Question

Determine the \(t\) intervals on which the curve is concave downward or concave upward. $$ x=t^{2}, \quad y=\ln t $$

Short answer

The curve is concave downward for all \(t > 0\).

Step-by-step solution

Find first derivative

Start with the parametric definitions \(x = t^2\) and \(y = \ln t\). To get dy/dx, we need to find dx/dt and dy/dt first. The derivative of \(x\) with respect to \(t\) is \(dx/dt = 2t\) while the derivative of \(y\) with respect to \(t\) is \(dy/dt = 1/t\). Divide \(dy/dt\) by \(dx/dt\) to get: \[dy/dx = \frac{1/t}{2t} = \frac{1}{2t^2}\].

Find second derivative

The second derivative \(d^2y/dx^2\) is given by differentiating dy/dx with respect to 't' and then dividing by \(dx/dt = 2t\). The derivative of \(\frac{1}{2t^2}\) with respect to 't' is \(-\frac{1}{t^3}\). Therefore, \[d^2y/dx^2 = \frac{-1/t^3}{2t} = -\frac{1}{2t^4}\].

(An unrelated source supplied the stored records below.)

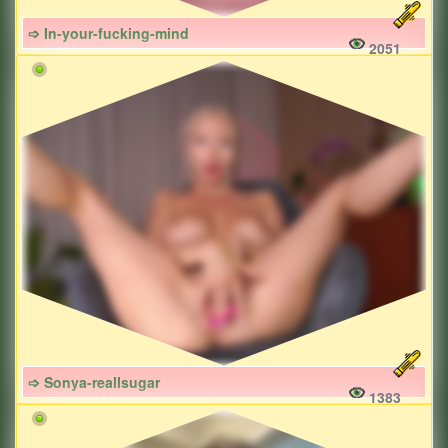
➩ In-your-fucking-mind
2051
➩ Sonya-reallsugar
1383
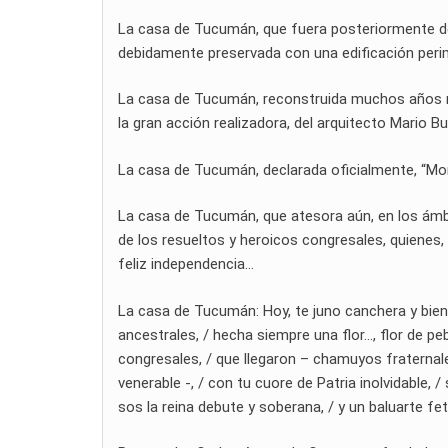
La casa de Tucumán, que fuera posteriormente demo
debidamente preservada con una edificación perime
La casa de Tucumán, reconstruida muchos años más 
la gran acción realizadora, del arquitecto Mario 
La casa de Tucumán, declarada oficialmente, “Mo
La casa de Tucumán, que atesora aún, en los ámbi
de los resueltos y heroicos congresales, quienes, 
feliz independencia…
La casa de Tucumán: Hoy, te juno canchera y bien 
ancestrales, / hecha siempre una flor…, flor de peb
congresales, / que llegaron – chamuyos fraternales
venerable -, / con tu cuore de Patria inolvidable, / 
sos la reina debute y soberana, / y un baluarte fe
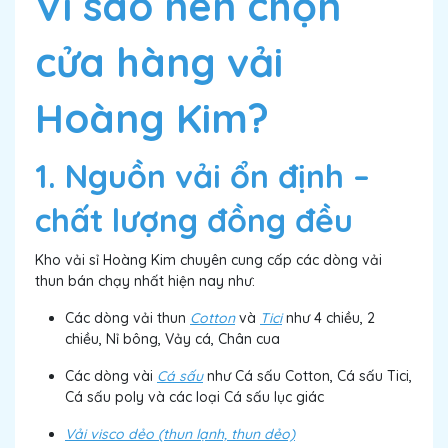
Vì sao nên chọn
cửa hàng vải
Hoàng Kim?
1. Nguồn vải ổn định –
chất lượng đồng đều
Kho vải sỉ Hoàng Kim chuyên cung cấp các dòng vải
thun bán chạy nhất hiện nay như:
Các dòng vải thun
Cotton
và
Tici
như 4 chiều, 2
chiều, Nỉ bông, Vảy cá, Chân cua
Các dòng vài
Cá sấu
như Cá sấu Cotton, Cá sấu Tici,
Cá sấu poly và các loại Cá sấu lục giác
Vải visco dẻo (thun lạnh, thun dẻo)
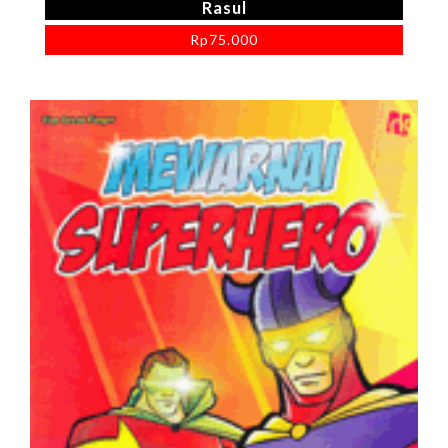
Rasul
Rp
75.000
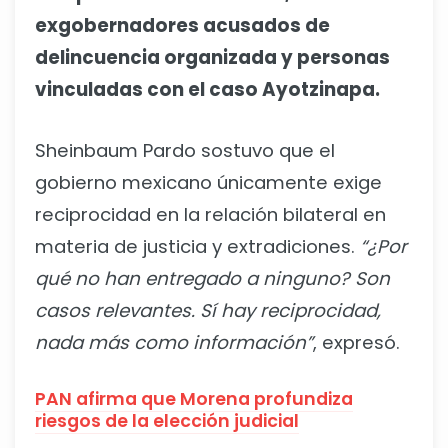
exgobernadores acusados de
delincuencia organizada y personas
vinculadas con el caso Ayotzinapa.
Sheinbaum Pardo sostuvo que el
gobierno mexicano únicamente exige
reciprocidad en la relación bilateral en
materia de justicia y extradiciones.
“¿Por
qué no han entregado a ninguno? Son
casos relevantes. Sí hay reciprocidad,
nada más como información”
, expresó.
PAN afirma que Morena profundiza
riesgos de la elección judicial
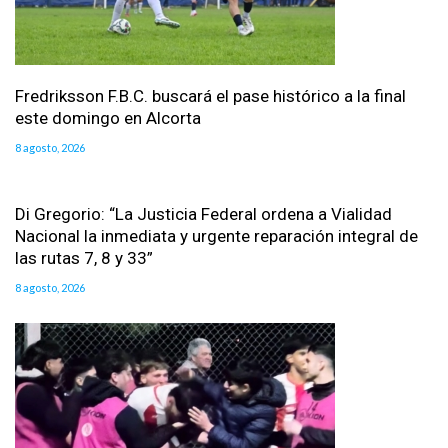
Fredriksson F.B.C. buscará el pase histórico a la final
este domingo en Alcorta
8 agosto, 2026
Di Gregorio: “La Justicia Federal ordena a Vialidad
Nacional la inmediata y urgente reparación integral de
las rutas 7, 8 y 33”
8 agosto, 2026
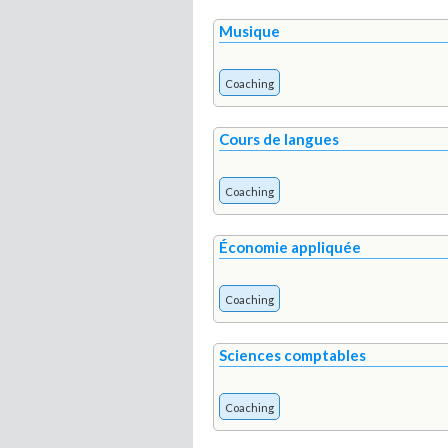
Musique
Coaching
Cours de langues
Coaching
Économie appliquée
Coaching
Sciences comptables
Coaching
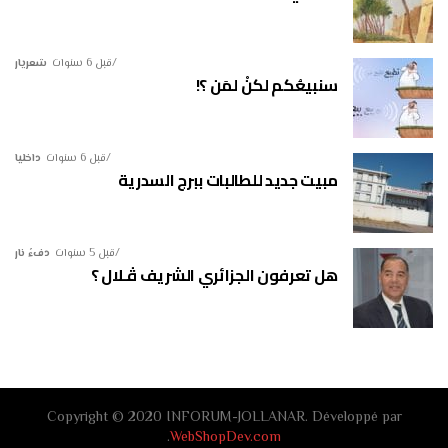
قبل 6 سنوات
شعريار
سنبيعُكم لكنْ لمَن ؟!
قبل 6 سنوات
داخليا
مبيت جديد للطالبات ببرج السدرية
قبل 5 سنوات
دفءُ نار
هل تعرفون الجزائري الشريف ڤـلال ؟
Copyright © 2020 INFORUM-JOLLANAR. Développé par
.
WebShopDev.com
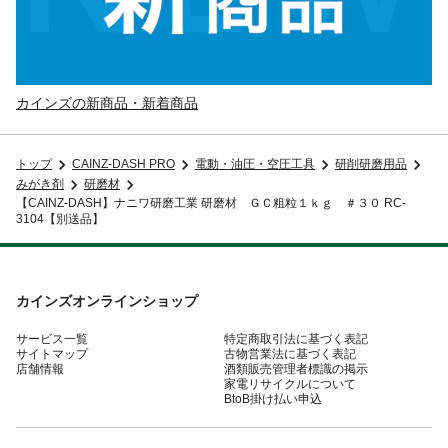
カインズの新商品・新着商品
トップ
CAINZ-DASH PRO
電動・油圧・空圧工具
研削研磨用品
みがき剤
研磨材
【CAINZ-DASH】ナニワ研磨工業 研磨材 ＧＣ粗粒１ｋｇ ＃３０ RC-
3104【別送品】
カインズオンラインショップ
サービス一覧
特定商取引法に基づく表記
サイトマップ
古物営業法に基づく表記
店舗情報
酒類販売管理者標識の掲示
家電リサイクルについて
BtoB掛け払い申込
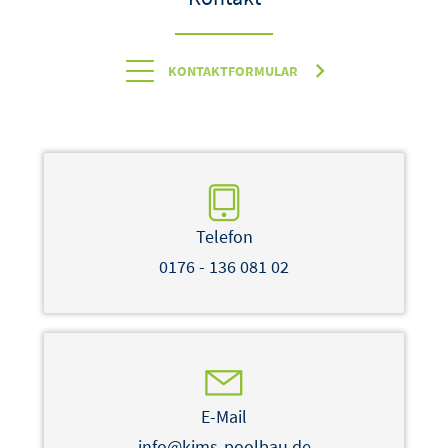
KONTAKTFORMULAR
Telefon
0176 - 136 081 02
E-Mail
info@kims-poolbau.de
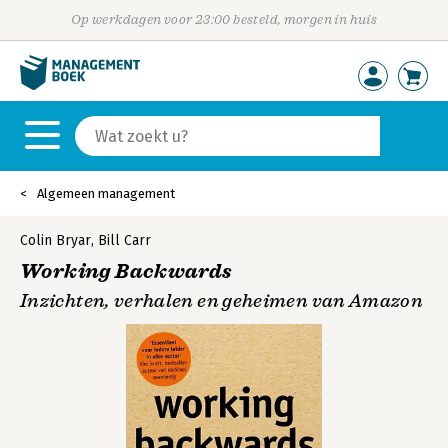
Op werkdagen voor 23:00 besteld, morgen in huis
Algemeen management
Colin Bryar
,
Bill Carr
Working Backwards
Inzichten, verhalen en geheimen van Amazon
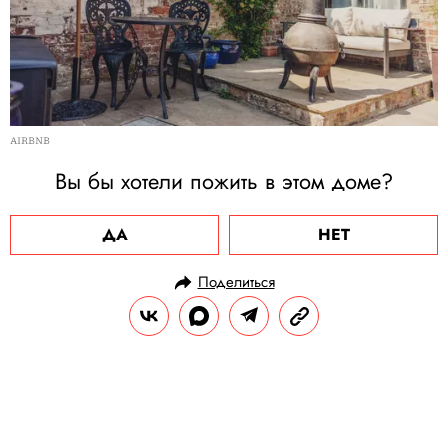
AIRBNB
Вы бы хотели пожить в этом доме?
ДА
НЕТ
Поделиться
НОВОСТИ
НОВОСТИ КИНО
26.09.2023, 17:08
Глава Якутии вступился за фильмы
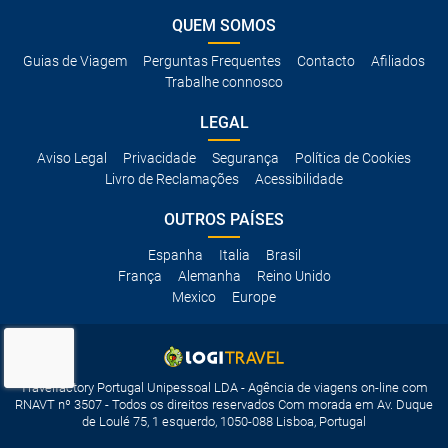
QUEM SOMOS
Guias de Viagem
Perguntas Frequentes
Contacto
Afiliados
Trabalhe connosco
LEGAL
Aviso Legal
Privacidade
Segurança
Política de Cookies
Livro de Reclamações
Acessibilidade
OUTROS PAÍSES
Espanha
Italia
Brasil
França
Alemanha
Reino Unido
Mexico
Europe
Travelfactory Portugal Unipessoal LDA - Agência de viagens on-line com
RNAVT nº 3507 - Todos os direitos reservados Com morada em Av. Duque
de Loulé 75, 1 esquerdo, 1050-088 Lisboa, Portugal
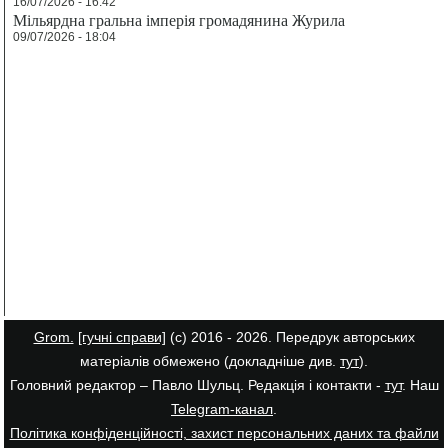
16/07/2026 - 16:42
Мільярдна гральна імперія громадянина Журила
09/07/2026 - 18:04
Grom.
[гучні справи]
(с) 2016 - 2026. Передрук авторських
матеріалів обмежено (докладніше див.
тут
).
Головний редактор – Павло Шульц. Редакція і контакти -
тут
. Наш
Telegram-канал
.
Політика конфіденційності, захист персональних даних та файли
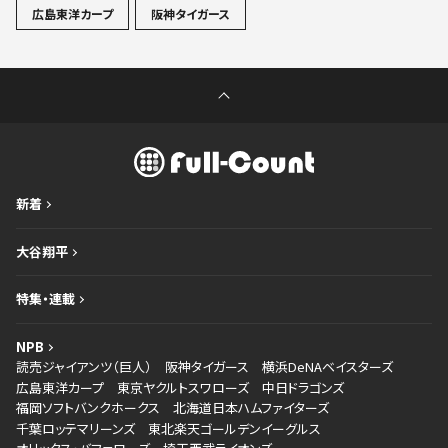
広島東洋カープ
阪神タイガース
新着
大谷翔平
特集・連載
NPB
読売ジャイアンツ（巨人）
阪神タイガース
横浜DeNAベイスターズ
広島東洋カープ
東京ヤクルトスワローズ
中日ドラゴンズ
福岡ソフトバンクホークス
北海道日本ハムファイターズ
千葉ロッテマリーンズ
東北楽天ゴールデンイーグルス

Determine the intervals of concavity

The curve is concave upward wherever the second derivative \(d^2y/dx^2 = -1/2t^4 > 0\), and concave downward wherever the second derivative is less than zero. But here, the second derivative is always negative for all real positive t (excluding 0), thus the curve is concave downward for all \(t > 0\).